Latta is very specific in her intention to have a collaborative experience with the viewer. These are not works that you wander idly past in a gallery admiring them for their beauty alone. They require you to participate, to draw your own conclusion and make your own connections.

There are 2 elements of her work: the cognition and the creation. First are the stories themselves. Latta is a fan of a good turn of phrase and puts them to good use. These are not full narratives but evocations: setting the scene for a situation to play out. The viewer is brought into one portion of the arc of the story and left to fill in the blanks. The words may ask a question, but they certainly don’t give an answer.
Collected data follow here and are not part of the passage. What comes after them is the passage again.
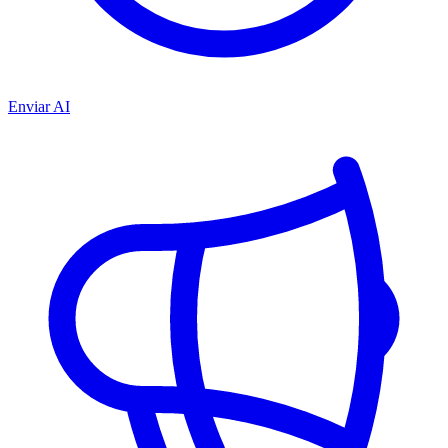
Enviar AI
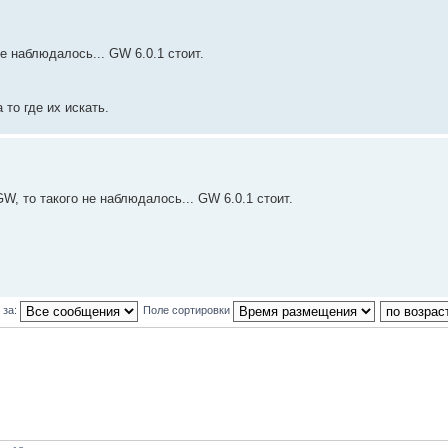
не наблюдалось... GW 6.0.1 стоит.
а то где их искать.
GW, то такого не наблюдалось... GW 6.0.1 стоит.
 за:
Поле сортировки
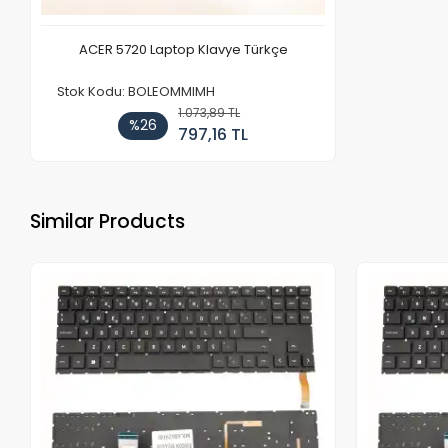
ACER 5720 Laptop Klavye Türkçe
Stok Kodu: BOLEOMMIMH
1.073,89 TL
%26
797,16 TL
Similar Products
The second element is the construction. In the midst of the chaos of creating and combining, there is craftsmanship of the highest order. Her years of experimentation have taught her that there are no limits to her imagination: anything can be done, created, made…and made very well. There is not a seam showing, an angle off, no matter what the medium.

Her approach to her pieces is to allow for serendipity: a form will find its phrase, and the two will come together in a fully realized whole. Hers is a process of conjuring: of finding the new in the known. The results are something to behold.

I’ve learned that people will forget what you said, people will forget what you did, but people will never forget how you made them feel.